If you are a family holding onto North Dakota minerals, this is a good thing. Your asset is likely generating a more diversified income stream than it was a decade ago.
But it also introduces a level of complexity that you have to actively manage. You can no longer just glance at the oil price on the evening news and assume your check is correct. You have to monitor the gas capture, watch out for sneaky processing deductions, and make sure you aren’t paying the operator’s bill for that massive new pipeline network they built to meet the state’s targets.
Having Options Brings Peace of Mind
Managing inherited mineral rights is a heavy responsibility, especially when the rules feel tilted in the operator’s favor. You didn’t ask to become an oil and gas auditor. You just want to make sure your family’s land is being treated fairly.
Sometimes, the effort required to police an operator—auditing check stubs, filing inquiries with the NDIC, fighting over flared volumes—just isn’t worth the emotional or financial toll.
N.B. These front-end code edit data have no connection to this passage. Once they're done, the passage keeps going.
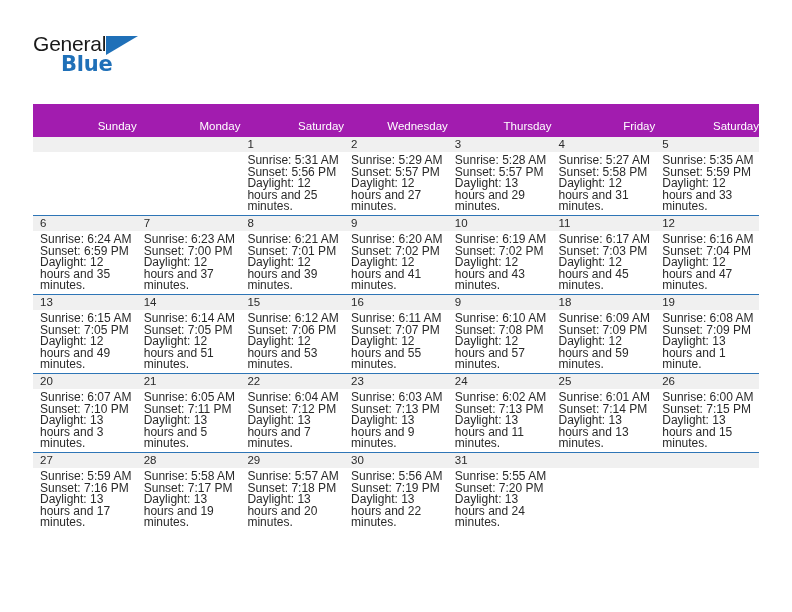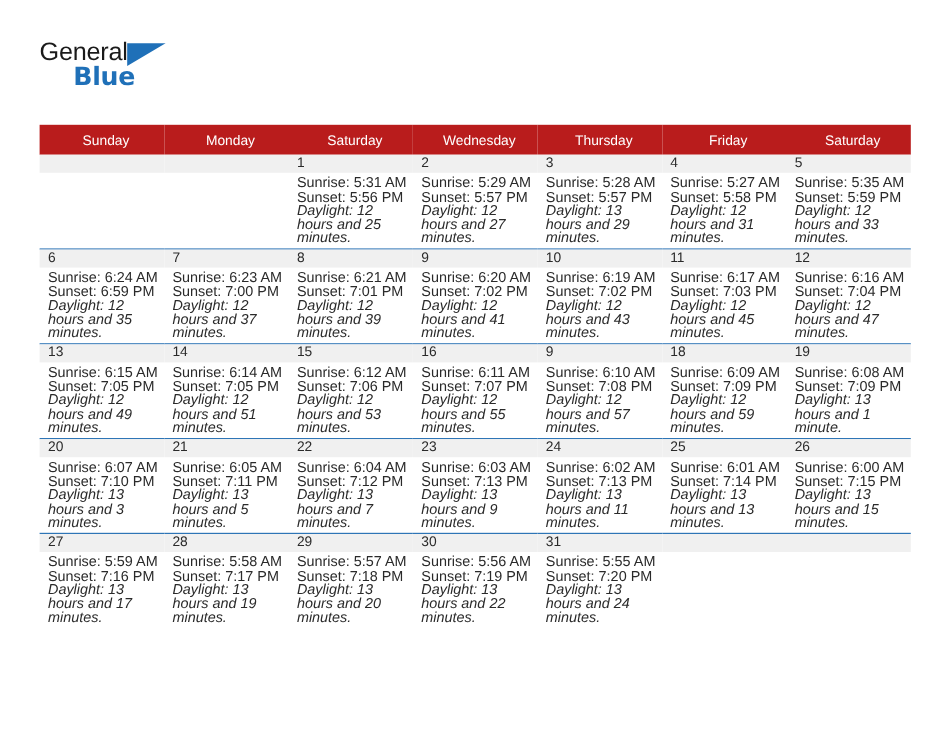--- a/index.html
+++ b/index.html
@@ -97,12 +97,12 @@
     table-layout: fixed;
   }
   .calendar th {
-    background: #b91c1c;
+    background: #a21caf;
     color: #ffffff;
     font-weight: normal;
     font-size: 11.5px;
-    text-align: center;
-    padding: 8px 0 5px 7px;
+    text-align: right;
+    padding: 16px 0 5px 7px;
     height: 11px;
     line-height: 12px;
     border: none;

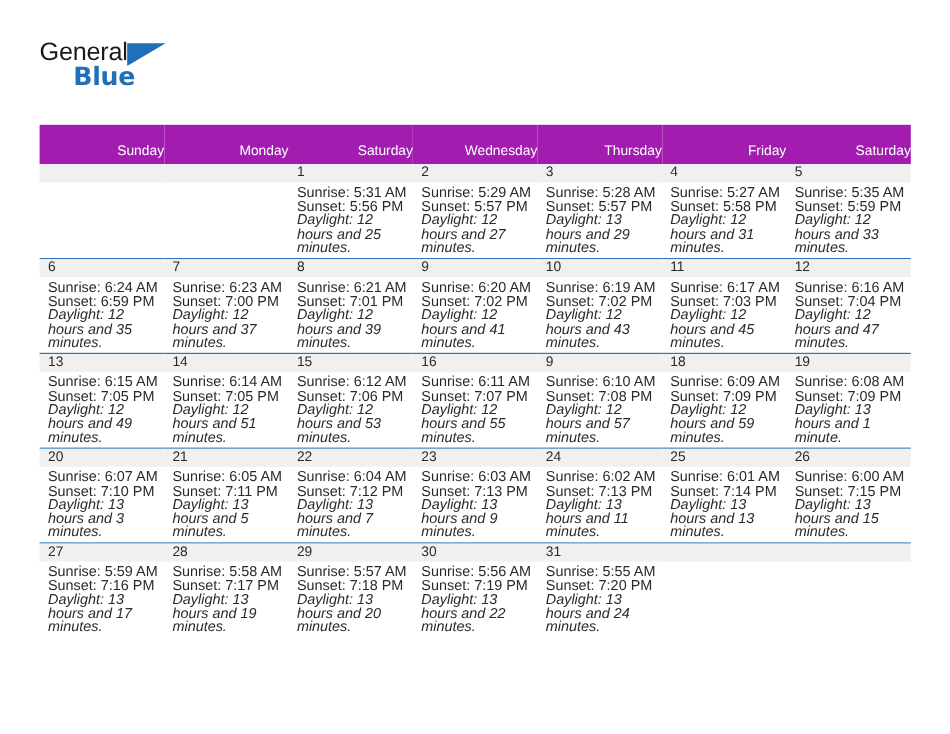--- a/index.html
+++ b/index.html
@@ -144,7 +144,6 @@
   }
   .day-details .daylight-line {
     white-space: normal;
-    font-style: italic;
   }
   td.empty .daynum-band {
     background: #f0f0f0;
For some families, holding the asset makes perfect sense. They have the time and the interest to manage it.
For others, the realization that they have to monitor satellite data and state regulatory codes just to ensure they aren’t being shortchanged is the moment they decide to explore a sale.
There is no single right answer. It depends entirely on your family’s situation, your financial goals, and your willingness to manage a complex, highly regulated asset.
But you cannot make a good decision in the dark. You shouldn’t have to guess if your gas is being burned, and you shouldn’t have to guess what your minerals are actually worth on the open market.
There are buyers out there who understand this basin deeply. They know how to value the oil, they know how to value the gas, and they know how to structure a deal that takes the headache off your plate while providing life-changing capital for your family.
Whether you decide to hold your minerals for the next generation or you think it might be time to simplify your life, the first step is always knowing what you own and what it is worth. It is always worth a conversation. At the very least, you owe it to yourself to know your options.
:associated-gas
Natural gas that is produced as a byproduct of drilling for crude oil. Because the operator’s primary goal is the oil, this gas is often viewed as a logistical hurdle rather than a primary asset, which historically led to high rates of it being burned off.
:flaring
The practice of burning off natural gas at the wellhead. Operators do this when they lack the pipeline infrastructure to transport the gas to a processing facility. While some flaring is necessary for safety and testing, chronic flaring represents wasted energy and lost royalty revenue.
:fractionation
The physical process of cooling and separating raw, “wet” natural gas into its individual distinct components, such as ethane, propane, and butane. These separated liquids (NGLs) have their own specific markets and prices, and must be removed before the remaining dry gas (methane) can be shipped to homes and businesses.